_Records to process_
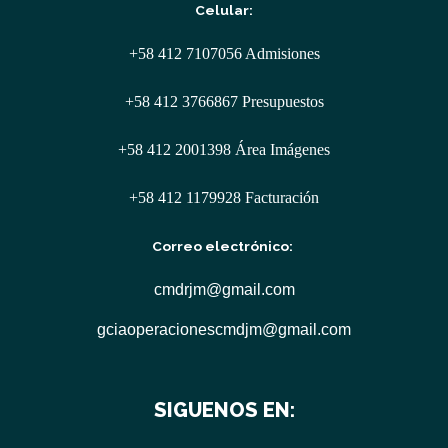
Celular:
+58 412 7107056 Admisiones
+58 412 3766867 Presupuestos
+58 412 2001398 Área Imágenes
+58 412 1179928 Facturación
Correo electrónico:
cmdrjm@gmail.com
gciaoperacionescmdjm@gmail.com
SIGUENOS EN:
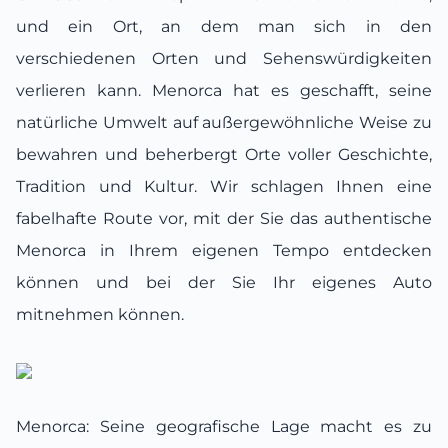
und ein Ort, an dem man sich in den
verschiedenen Orten und Sehenswürdigkeiten
verlieren kann. Menorca hat es geschafft, seine
natürliche Umwelt auf außergewöhnliche Weise zu
bewahren und beherbergt Orte voller Geschichte,
Tradition und Kultur. Wir schlagen Ihnen eine
fabelhafte Route vor, mit der Sie das authentische
Menorca in Ihrem eigenen Tempo entdecken
können und bei der Sie Ihr eigenes Auto
mitnehmen können.
Menorca: Seine geografische Lage macht es zu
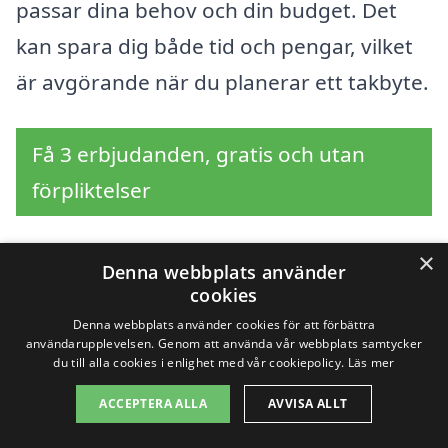
passar dina behov och din budget. Det
kan spara dig både tid och pengar, vilket
är avgörande när du planerar ett takbyte.
Få 3 erbjudanden, gratis och utan
förpliktelser
×
Denna webbplats använder
Sök efter en
cookies
Denna webbplats använder cookies för att förbättra
professionell för
användarupplevelsen. Genom att använda vår webbplats samtycker
du till alla cookies i enlighet med vår cookiepolicy.
Läs mer
takbyte i andra städer
ACCEPTERA ALLA
AVVISA ALLT
nära Vaplan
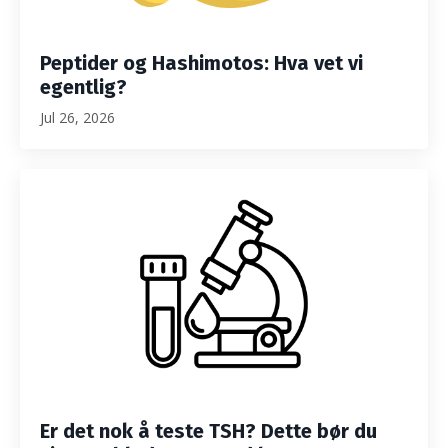
Peptider og Hashimotos: Hva vet vi
egentlig?
Jul 26, 2026
Er det nok å teste TSH? Dette bør du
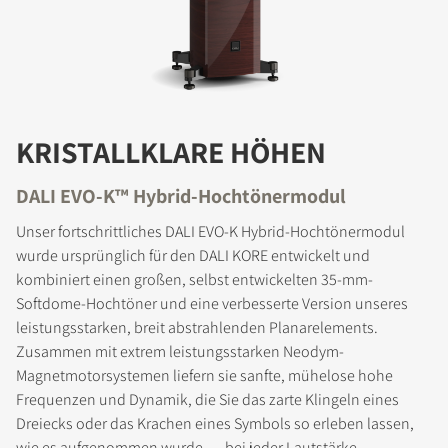
KRISTALLKLARE HÖHEN
DALI EVO-K™ Hybrid-Hochtönermodul
Unser fortschrittliches DALI EVO-K Hybrid-Hochtönermodul
wurde ursprünglich für den DALI KORE entwickelt und
kombiniert einen großen, selbst entwickelten 35-mm-
Softdome-Hochtöner und eine verbesserte Version unseres
leistungsstarken, breit abstrahlenden Planarelements.
Zusammen mit extrem leistungsstarken Neodym-
Magnetmotorsystemen liefern sie sanfte, mühelose hohe
Frequenzen und Dynamik, die Sie das zarte Klingeln eines
Dreiecks oder das Krachen eines Symbols so erleben lassen,
wie es aufgenommen wurde … bei jeder Lautstärke.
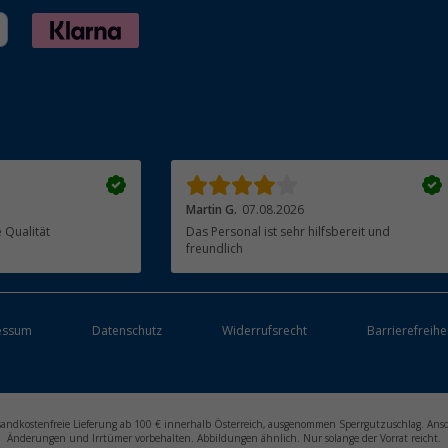
Martin G.
07.08.2026
ieferung, gute Qualität
Das Personal ist sehr hilfsbereit und
freundlich
essum
Datenschutz
Widerrufsrecht
Barrierefreihe
ersandkostenfreie Lieferung ab 100 € innerhalb Österreich, ausgenommen Sperrgutzuschlag. Ans
Änderungen und Irrtümer vorbehalten. Abbildungen ähnlich. Nur solange der Vorrat reicht.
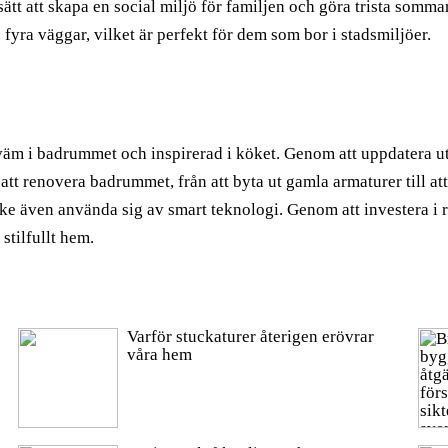
a sätt att skapa en social miljö för familjen och göra trista somma
fyra väggar, vilket är perfekt för dem som bor i stadsmiljöer.
äm i badrummet och inspirerad i köket. Genom att uppdatera ut
tt att renovera badrummet, från att byta ut gamla armaturer till 
 även använda sig av smart teknologi. Genom att investera i re
stilfullt hem.
Varför stuckaturer återigen erövrar
våra hem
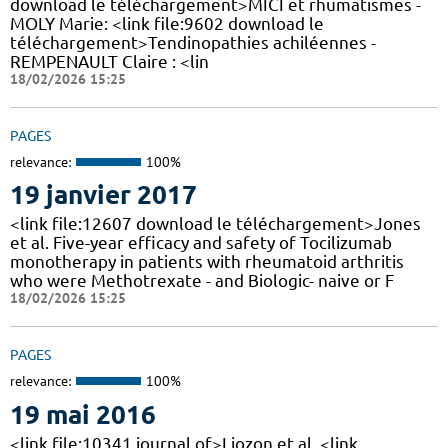
download le téléchargement>MICI et rhumatismes -
MOLY Marie: <link file:9602 download le
téléchargement>Tendinopathies achiléennes -
REMPENAULT Claire : <lin
18/02/2026 15:25
PAGES
relevance:
100%
19 janvier 2017
<link file:12607 download le téléchargement>Jones
et al. Five-year efficacy and safety of Tocilizumab
monotherapy in patients with rheumatoid arthritis
who were Methotrexate - and Biologic- naive or F
18/02/2026 15:25
PAGES
relevance:
100%
19 mai 2016
<link file:10341 journal of>Liozon et al. <link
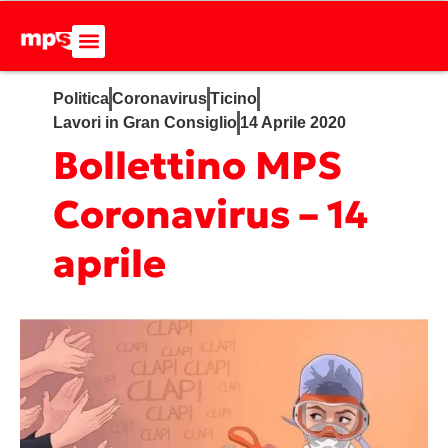
Politica
Coronavirus
Ticino
Lavori in Gran Consiglio
14 Aprile 2020
Bollettino MPS
Coronavirus – 14
aprile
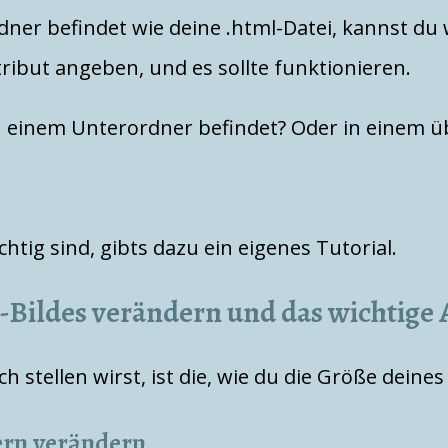
rdner befindet wie deine .html-Datei, kannst du
ribut angeben, und es sollte funktionieren.
 in einem Unterordner befindet? Oder in einem
chtig sind, gibts dazu ein eigenes Tutorial.
Bildes verändern und das wichtige A
ich stellen wirst, ist die, wie du die Größe dein
ern verändern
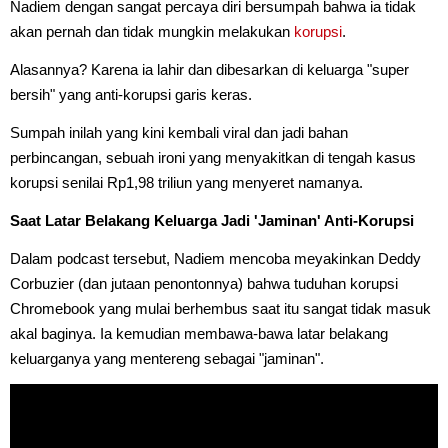
Nadiem dengan sangat percaya diri bersumpah bahwa ia tidak
akan pernah dan tidak mungkin melakukan
korupsi
.
Alasannya? Karena ia lahir dan dibesarkan di keluarga "super
bersih" yang anti-korupsi garis keras.
Sumpah inilah yang kini kembali viral dan jadi bahan
perbincangan, sebuah ironi yang menyakitkan di tengah kasus
korupsi senilai Rp1,98 triliun yang menyeret namanya.
Saat Latar Belakang Keluarga Jadi 'Jaminan' Anti-Korupsi
Dalam podcast tersebut, Nadiem mencoba meyakinkan Deddy
Corbuzier (dan jutaan penontonnya) bahwa tuduhan korupsi
Chromebook yang mulai berhembus saat itu sangat tidak masuk
akal baginya. Ia kemudian membawa-bawa latar belakang
keluarganya yang mentereng sebagai "jaminan".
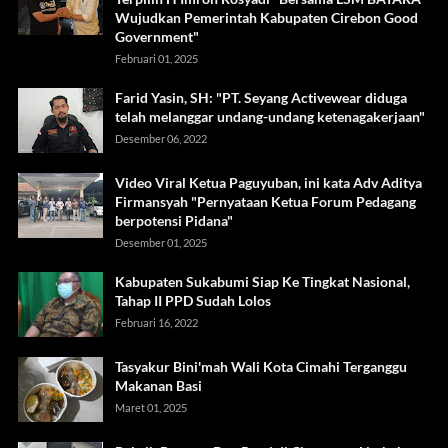
Wujudkan Pemerintah Kabupaten Cirebon Good
Government"
Februari 01, 2025
Farid Yasin, SH: "PT. Seyang Activewear diduga
telah melanggar undang-undang ketenagakerjaan"
Desember 06, 2022
Video Viral Ketua Paguyuban, ini kata Adv Aditya
Firmansyah "Pernyataan Ketua Forum Pedagang
berpotensi Pidana"
Desember 01, 2025
Kabupaten Sukabumi Siap Ke Tingkat Nasional,
Tahap II PPD Sudah Lolos
Februari 16, 2022
Tasyakur Bini'mah Wali Kota Cimahi Terganggu
Makanan Basi
Maret 01, 2025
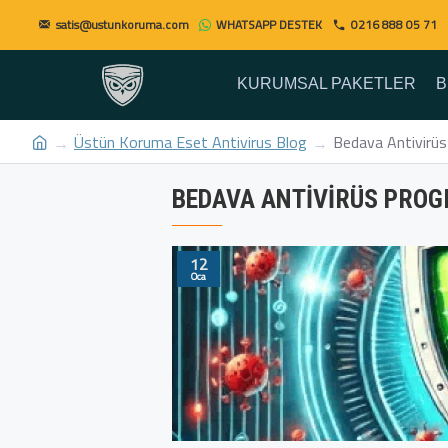
satis@ustunkoruma.com
WHATSAPP DESTEK
0216 888 05 71
KURUMSAL PAKETLER
B
Üstün Koruma Eset Antivirus Blog
Bedava Antivirüs
BEDAVA ANTIVIRÜS PROG
12
Oca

_Brief_
Retype the lines above exactly as they appear, from the line containing "ieferung, gute Qualität" through the line containing "Varför stuckaturer återigen erövrar", and leave out any pictures.

_Answer to the problem_
ieferung, gute Qualität
Das Personal ist sehr hilfsbereit und
freundlich
essum
Datenschutz
Widerrufsrecht
Barrierefreihe
ersandkostenfreie Lieferung ab 100 € innerhalb Österreich, ausgenommen Sperrgutzuschlag. Ans
Änderungen und Irrtümer vorbehalten. Abbildungen ähnlich. Nur solange der Vorrat reicht.
a sätt att skapa en social miljö för familjen och göra trista somma
fyra väggar, vilket är perfekt för dem som bor i stadsmiljöer.
äm i badrummet och inspirerad i köket. Genom att uppdatera ut
tt att renovera badrummet, från att byta ut gamla armaturer till 
 även använda sig av smart teknologi. Genom att investera i re
stilfullt hem.
Varför stuckaturer återigen erövrar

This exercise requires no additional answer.